= Beginning of Section =
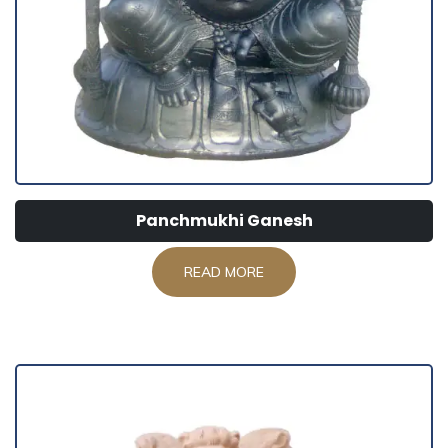
Panchmukhi Ganesh
READ MORE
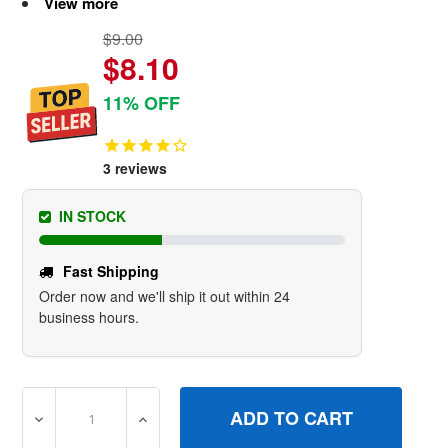
View more
$9.00
$8.10
11% OFF
3
reviews
IN STOCK
Fast Shipping
Order now and we'll ship it out within 24
business hours.
DECREASE QUANTITY OF 809500 CAPOIL FILL BRIGGS A
INCREASE QUANTITY OF 809500 CAPOIL F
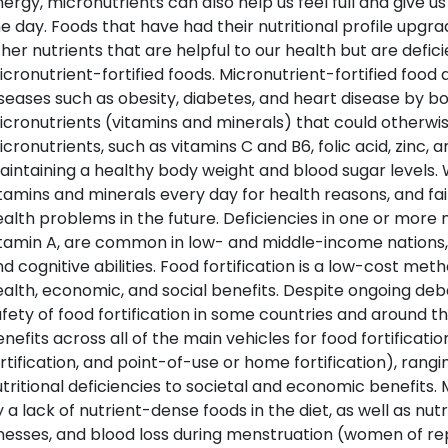
ergy, micronutrients can also help us feel full and give 
e day. Foods that have had their nutritional profile upgra
her nutrients that are helpful to our health but are defic
cronutrient-fortified foods. Micronutrient-fortified food 
seases such as obesity, diabetes, and heart disease by b
cronutrients (vitamins and minerals) that could otherwise
cronutrients, such as vitamins C and B6, folic acid, zinc, 
intaining a healthy body weight and blood sugar levels.
tamins and minerals every day for health reasons, and fail
alth problems in the future. Deficiencies in one or more m
tamin A, are common in low- and middle-income nations, li
d cognitive abilities. Food fortification is a low-cost m
alth, economic, and social benefits. Despite ongoing de
fety of food fortification in some countries and around th
nefits across all of the main vehicles for food fortificatio
rtification, and point-of-use or home fortification), ran
tritional deficiencies to societal and economic benefits.
 a lack of nutrient-dense foods in the diet, as well as nut
lnesses, and blood loss during menstruation (women of r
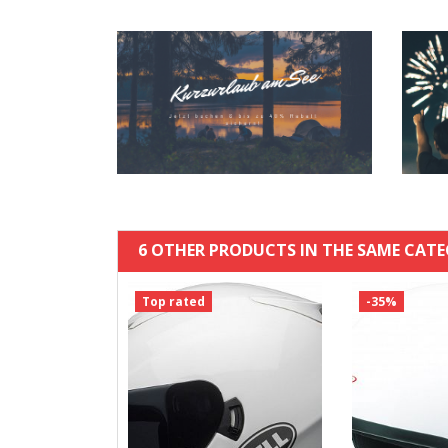
6 OTHER PRODUCTS IN THE SAME CATE
Top rated
-35%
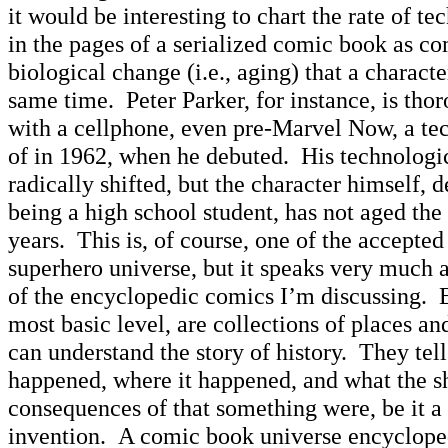
it would be interesting to chart the rate of t
in the pages of a serialized comic book as c
biological change (i.e., aging) that a charact
same time. Peter Parker, for instance, is th
with a cellphone, even pre-Marvel Now, a t
of in 1962, when he debuted. His technologi
radically shifted, but the character himself, 
being a high school student, has not aged th
years. This is, of course, one of the accepted
superhero universe, but it speaks very much 
of the encyclopedic comics I’m discussing. E
most basic level, are collections of places a
can understand the story of history. They te
happened, where it happened, and what the s
consequences of that something were, be it a w
invention. A comic book universe encycloped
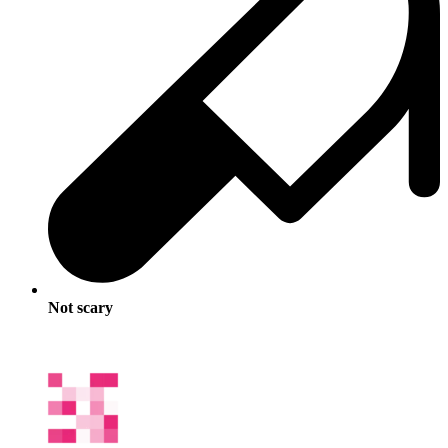
Not scary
= End of Section =
* _THE TASK_:
Please restate the entries word for word. Skip the pictures.

* _RESULT FOR THIS TASK_:
Panchmukhi Ganesh
READ MORE
View more
$9.00
$8.10
11% OFF
3
reviews
IN STOCK
Fast Shipping
Order now and we'll ship it out within 24
business hours.
DECREASE QUANTITY OF 809500 CAPOIL FILL BRIGGS A
INCREASE QUANTITY OF 809500 CAPOIL F
ergy, micronutrients can also help us feel full and give 
e day. Foods that have had their nutritional profile upgra
her nutrients that are helpful to our health but are defic
cronutrient-fortified foods. Micronutrient-fortified food 
seases such as obesity, diabetes, and heart disease by b
cronutrients (vitamins and minerals) that could otherwise
cronutrients, such as vitamins C and B6, folic acid, zinc, 
intaining a healthy body weight and blood sugar levels.
tamins and minerals every day for health reasons, and fail
alth problems in the future. Deficiencies in one or more m
tamin A, are common in low- and middle-income nations, li
d cognitive abilities. Food fortification is a low-cost m
alth, economic, and social benefits. Despite ongoing de
fety of food fortification in some countries and around th
nefits across all of the main vehicles for food fortificatio
rtification, and point-of-use or home fortification), ran
tritional deficiencies to societal and economic benefits.
 a lack of nutrient-dense foods in the diet, as well as nut
lnesses, and blood loss during menstruation (women of r
6 OTHER PRODUCTS IN THE SAME CATE
Top rated
-35%
it would be interesting to chart the rate of t
in the pages of a serialized comic book as c
biological change (i.e., aging) that a charact
same time. Peter Parker, for instance, is th
with a cellphone, even pre-Marvel Now, a t
of in 1962, when he debuted. His technologi
radically shifted, but the character himself, 
being a high school student, has not aged th
years. This is, of course, one of the accepted
superhero universe, but it speaks very much 
of the encyclopedic comics I’m discussing. E
most basic level, are collections of places a
can understand the story of history. They te
happened, where it happened, and what the s
consequences of that something were, be it a w
invention. A comic book universe encycloped
Not scary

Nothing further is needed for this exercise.